(DATA RECORDS)

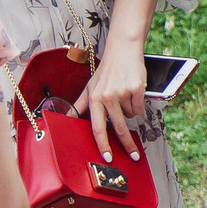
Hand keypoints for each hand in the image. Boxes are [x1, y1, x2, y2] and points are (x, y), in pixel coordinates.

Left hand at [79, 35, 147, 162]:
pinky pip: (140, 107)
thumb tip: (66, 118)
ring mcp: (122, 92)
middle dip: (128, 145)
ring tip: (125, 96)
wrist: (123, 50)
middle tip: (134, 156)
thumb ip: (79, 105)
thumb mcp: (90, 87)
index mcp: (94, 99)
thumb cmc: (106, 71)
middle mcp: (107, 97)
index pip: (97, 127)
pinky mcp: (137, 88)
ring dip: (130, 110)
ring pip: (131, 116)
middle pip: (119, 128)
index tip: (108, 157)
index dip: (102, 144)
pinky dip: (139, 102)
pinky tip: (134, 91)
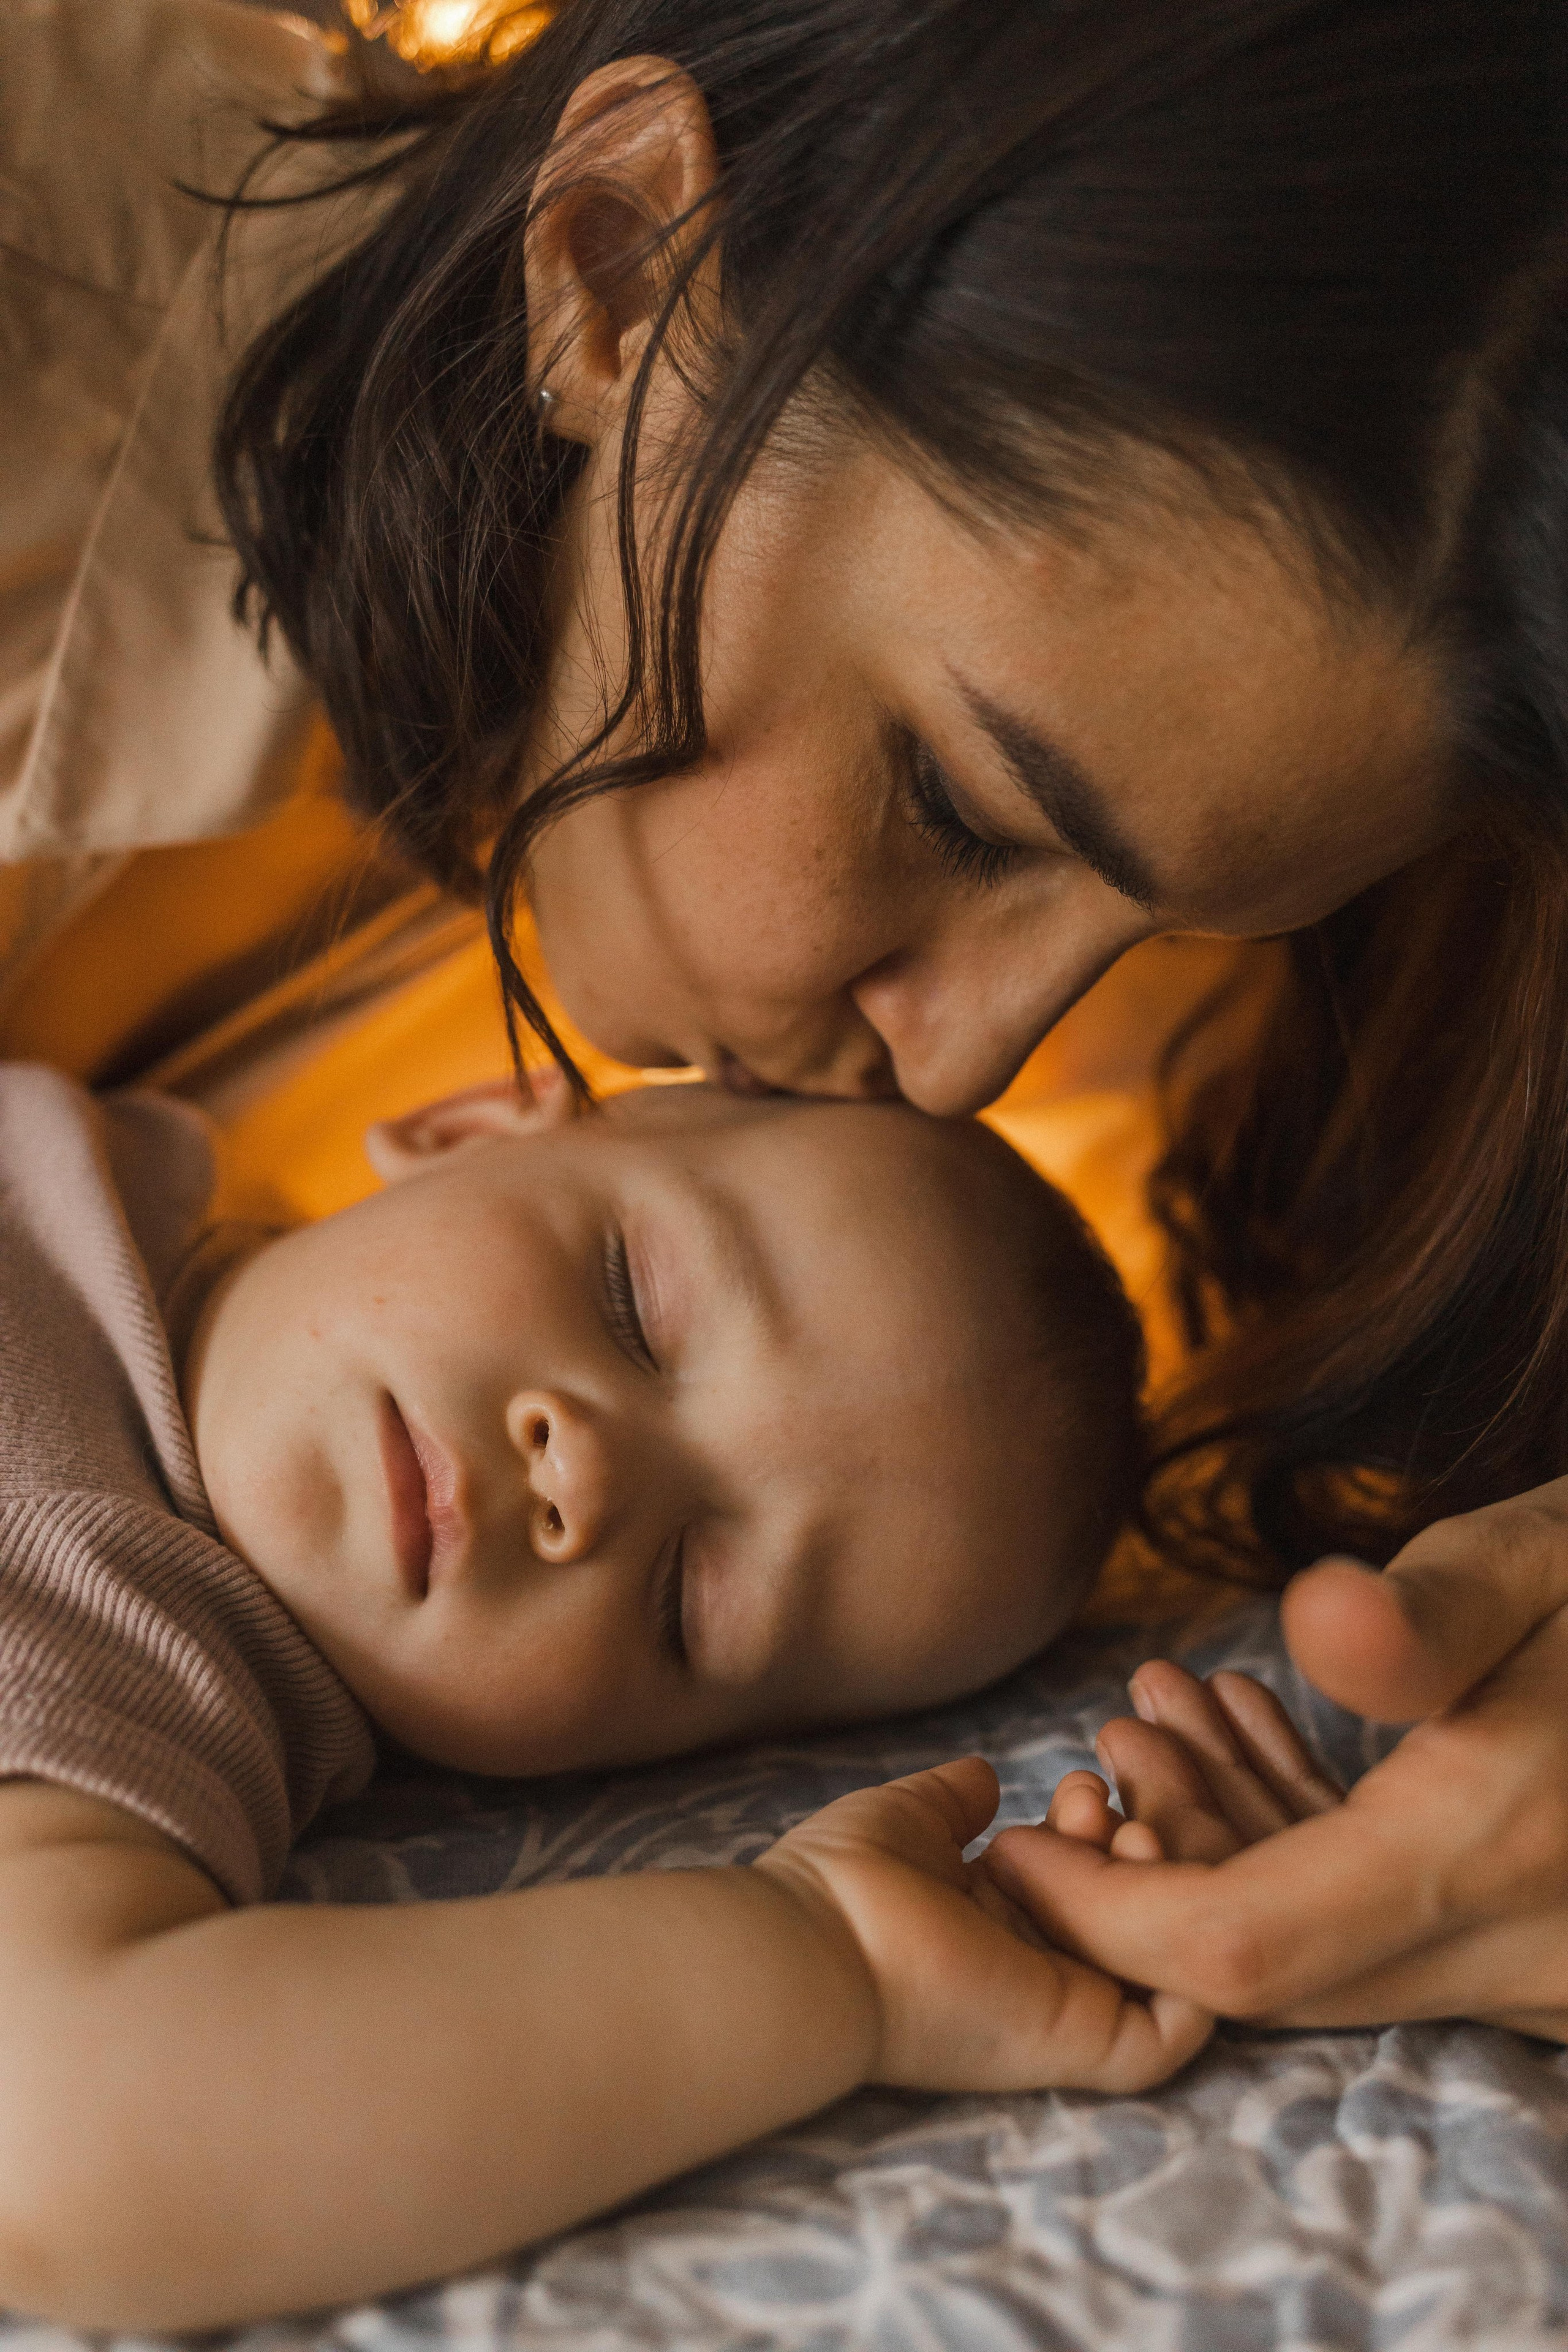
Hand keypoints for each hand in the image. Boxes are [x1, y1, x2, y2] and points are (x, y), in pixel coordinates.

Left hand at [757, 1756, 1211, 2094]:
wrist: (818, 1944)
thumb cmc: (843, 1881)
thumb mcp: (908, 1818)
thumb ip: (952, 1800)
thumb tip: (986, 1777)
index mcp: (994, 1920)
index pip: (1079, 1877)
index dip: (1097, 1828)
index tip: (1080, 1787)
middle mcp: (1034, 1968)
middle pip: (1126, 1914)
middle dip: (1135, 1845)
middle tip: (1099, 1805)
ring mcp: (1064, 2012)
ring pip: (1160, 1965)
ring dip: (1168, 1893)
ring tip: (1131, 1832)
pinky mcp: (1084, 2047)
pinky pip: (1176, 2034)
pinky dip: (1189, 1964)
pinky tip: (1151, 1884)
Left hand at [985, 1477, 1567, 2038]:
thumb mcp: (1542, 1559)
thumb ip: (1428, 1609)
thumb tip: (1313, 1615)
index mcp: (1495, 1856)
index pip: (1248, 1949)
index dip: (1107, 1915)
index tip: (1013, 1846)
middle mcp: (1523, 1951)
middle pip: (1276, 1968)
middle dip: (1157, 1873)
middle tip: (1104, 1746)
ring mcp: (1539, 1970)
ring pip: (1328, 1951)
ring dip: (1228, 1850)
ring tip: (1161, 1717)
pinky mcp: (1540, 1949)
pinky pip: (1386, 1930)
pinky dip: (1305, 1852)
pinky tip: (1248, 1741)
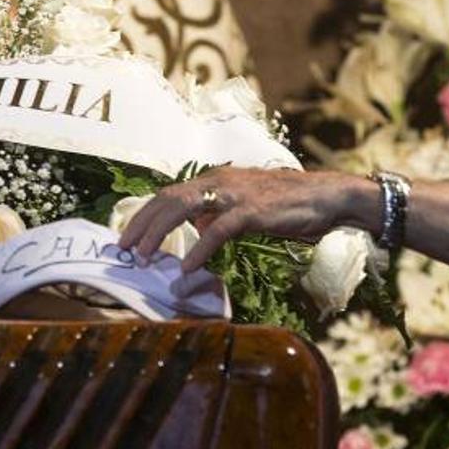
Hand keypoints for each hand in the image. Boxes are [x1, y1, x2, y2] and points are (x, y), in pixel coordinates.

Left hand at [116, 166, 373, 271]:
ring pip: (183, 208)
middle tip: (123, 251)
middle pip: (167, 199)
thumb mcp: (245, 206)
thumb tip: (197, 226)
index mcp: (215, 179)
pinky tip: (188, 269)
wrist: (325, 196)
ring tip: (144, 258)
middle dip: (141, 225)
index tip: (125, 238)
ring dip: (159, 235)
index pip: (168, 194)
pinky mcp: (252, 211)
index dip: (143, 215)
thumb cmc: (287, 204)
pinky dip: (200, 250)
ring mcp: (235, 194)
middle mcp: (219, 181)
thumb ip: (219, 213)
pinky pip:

(End DATA RECORDS)

TASK DETAILS: Write out, word for word, only the lines from the one containing "thumb ip: (79, 105)" to the end of the data above; the pictures stay out.

TASK ANSWER:
thumb ip: (79, 105)
thumb mcp: (90, 87)
index mcp: (94, 99)
thumb cmc: (106, 71)
middle mcp: (107, 97)
index pip: (97, 127)
pinky mcp: (137, 88)
ring dip: (130, 110)
ring pip: (131, 116)
middle pip: (119, 128)
index tip: (108, 157)
index dip: (102, 144)
pinky dip: (139, 102)
pinky tip: (134, 91)
Hand keypoints for each hand in the image. Boxes are [x1, y1, x2, y2] and points are (x, y), in pixel coordinates.

Left hand at [757, 1756, 1211, 2094]:
wrist: (818, 1944)
thumb cmc: (843, 1881)
thumb mcp: (908, 1818)
thumb ip: (952, 1800)
thumb tip: (986, 1777)
index mcp: (994, 1920)
index pip: (1079, 1877)
index dip: (1097, 1828)
index tip: (1080, 1787)
middle mcp: (1034, 1968)
middle pip: (1126, 1914)
middle dip: (1135, 1845)
middle tip: (1099, 1805)
ring mcp: (1064, 2012)
ring pip: (1160, 1965)
ring dip: (1168, 1893)
ring tip: (1131, 1832)
pinky mcp: (1084, 2047)
pinky pip: (1176, 2034)
pinky dip: (1189, 1964)
pinky tip: (1151, 1884)
Left hand at [985, 1477, 1567, 2038]:
thumb mcp: (1542, 1559)
thumb ip: (1428, 1609)
thumb tip: (1313, 1615)
index mcp: (1495, 1856)
index pip: (1248, 1949)
index dip: (1107, 1915)
index tip: (1013, 1846)
middle mcp: (1523, 1951)
middle pip: (1276, 1968)
middle dip: (1157, 1873)
middle tip: (1104, 1746)
ring mcp: (1539, 1970)
ring pip: (1328, 1951)
ring dip: (1228, 1850)
ring tip: (1161, 1717)
pinky mcp: (1540, 1949)
pinky pip: (1386, 1930)
pinky dip: (1305, 1852)
pinky tip: (1248, 1741)
Hand keypoints for each hand in the image. Boxes are [x1, y1, x2, y2] and points are (x, y), in pixel coordinates.

Left hand at [116, 166, 373, 271]:
ring pip: (183, 208)
middle tip: (123, 251)
middle pip: (167, 199)
thumb mcp: (245, 206)
thumb tip: (197, 226)
index mcp: (215, 179)
pinky tip: (188, 269)
wrist: (325, 196)
ring tip: (144, 258)
middle dip: (141, 225)
index tip: (125, 238)
ring dip: (159, 235)
index pip: (168, 194)
pinky mcp: (252, 211)
index dip: (143, 215)
thumb cmc: (287, 204)
pinky dip: (200, 250)
ring mcp: (235, 194)
middle mcp: (219, 181)
thumb ip: (219, 213)
pinky pip:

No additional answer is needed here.